Given records Block Start

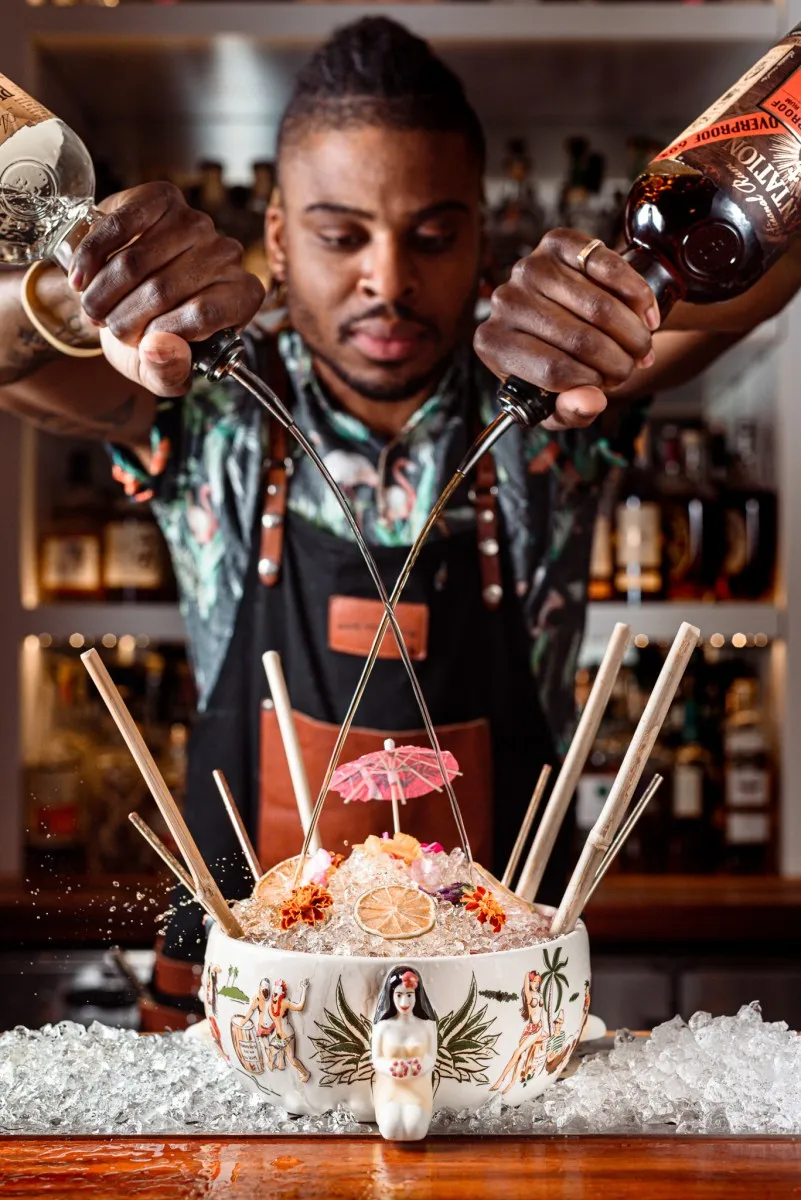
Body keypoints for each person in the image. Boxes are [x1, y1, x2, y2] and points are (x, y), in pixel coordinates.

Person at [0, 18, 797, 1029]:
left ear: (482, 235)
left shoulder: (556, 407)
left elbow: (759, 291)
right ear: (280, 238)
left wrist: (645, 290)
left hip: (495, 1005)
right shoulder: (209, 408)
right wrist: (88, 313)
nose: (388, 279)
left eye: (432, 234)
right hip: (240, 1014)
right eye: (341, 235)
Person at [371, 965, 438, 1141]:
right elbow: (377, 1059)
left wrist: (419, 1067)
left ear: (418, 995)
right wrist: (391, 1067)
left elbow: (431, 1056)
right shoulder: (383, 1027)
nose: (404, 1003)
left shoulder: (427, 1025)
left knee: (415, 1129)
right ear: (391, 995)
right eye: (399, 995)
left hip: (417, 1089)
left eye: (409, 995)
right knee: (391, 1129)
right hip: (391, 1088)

Given records Block End
Given records Block Start

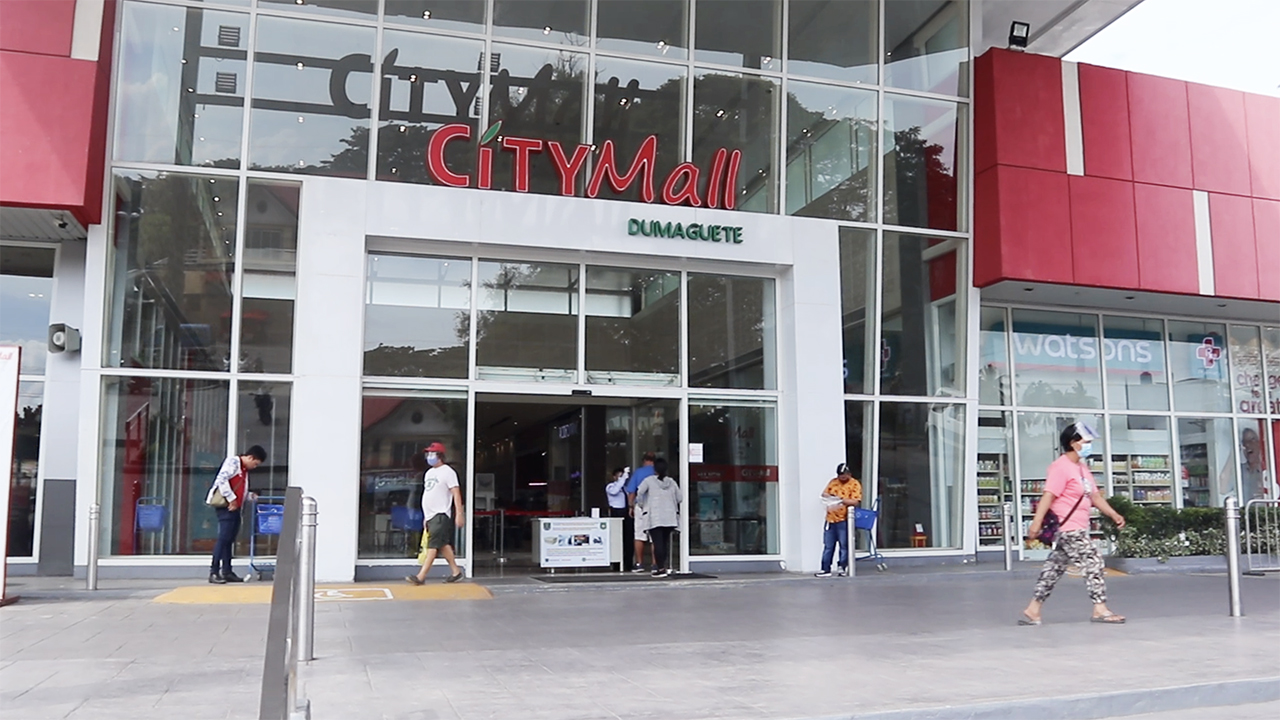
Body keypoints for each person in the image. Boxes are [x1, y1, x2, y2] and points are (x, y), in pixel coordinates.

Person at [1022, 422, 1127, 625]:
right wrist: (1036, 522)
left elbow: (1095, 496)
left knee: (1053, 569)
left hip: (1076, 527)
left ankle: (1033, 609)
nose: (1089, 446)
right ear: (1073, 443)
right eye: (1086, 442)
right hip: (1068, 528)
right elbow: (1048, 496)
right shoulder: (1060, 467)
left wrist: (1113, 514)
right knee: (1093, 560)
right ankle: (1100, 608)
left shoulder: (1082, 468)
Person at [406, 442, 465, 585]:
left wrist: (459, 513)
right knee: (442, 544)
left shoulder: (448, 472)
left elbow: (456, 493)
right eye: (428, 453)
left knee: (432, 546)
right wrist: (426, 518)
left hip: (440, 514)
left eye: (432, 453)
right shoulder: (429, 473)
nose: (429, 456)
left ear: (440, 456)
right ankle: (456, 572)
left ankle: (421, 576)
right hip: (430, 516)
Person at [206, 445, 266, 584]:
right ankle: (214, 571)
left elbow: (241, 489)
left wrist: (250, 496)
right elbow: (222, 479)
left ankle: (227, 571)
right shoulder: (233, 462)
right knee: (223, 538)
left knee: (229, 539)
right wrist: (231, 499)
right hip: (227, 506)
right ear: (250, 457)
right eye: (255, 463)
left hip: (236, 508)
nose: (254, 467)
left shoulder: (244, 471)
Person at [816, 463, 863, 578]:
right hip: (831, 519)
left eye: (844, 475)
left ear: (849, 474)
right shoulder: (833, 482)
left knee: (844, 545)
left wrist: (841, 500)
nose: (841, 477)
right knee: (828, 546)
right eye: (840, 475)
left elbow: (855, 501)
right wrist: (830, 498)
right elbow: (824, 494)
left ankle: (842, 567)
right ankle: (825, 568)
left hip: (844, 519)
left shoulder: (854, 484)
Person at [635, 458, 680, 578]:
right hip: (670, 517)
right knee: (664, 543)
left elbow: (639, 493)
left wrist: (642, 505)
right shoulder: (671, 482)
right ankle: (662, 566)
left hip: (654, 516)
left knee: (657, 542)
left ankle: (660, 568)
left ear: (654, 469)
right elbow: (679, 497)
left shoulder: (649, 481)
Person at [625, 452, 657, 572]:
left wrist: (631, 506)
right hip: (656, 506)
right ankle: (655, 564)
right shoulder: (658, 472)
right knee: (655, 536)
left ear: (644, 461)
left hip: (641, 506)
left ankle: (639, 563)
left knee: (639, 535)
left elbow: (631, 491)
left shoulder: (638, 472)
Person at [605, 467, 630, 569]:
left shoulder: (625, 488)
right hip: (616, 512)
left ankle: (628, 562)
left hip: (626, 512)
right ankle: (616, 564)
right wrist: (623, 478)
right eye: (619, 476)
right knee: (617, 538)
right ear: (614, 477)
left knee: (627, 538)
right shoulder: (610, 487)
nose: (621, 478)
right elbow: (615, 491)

Given records Block End

Activity: After locating the line with "right wrist: (426, 518)" above, return that line and every later line through the one with "left wrist: (250, 496)", word for word and with nothing else.

Solution:
right wrist: (426, 518)
left hip: (440, 514)
left eye: (432, 453)
right shoulder: (429, 473)
nose: (429, 456)
left ear: (440, 456)
right ankle: (456, 572)
left ankle: (421, 576)
right hip: (430, 516)
Person at [206, 445, 266, 584]:
right ankle: (214, 571)
left elbow: (241, 489)
left wrist: (250, 496)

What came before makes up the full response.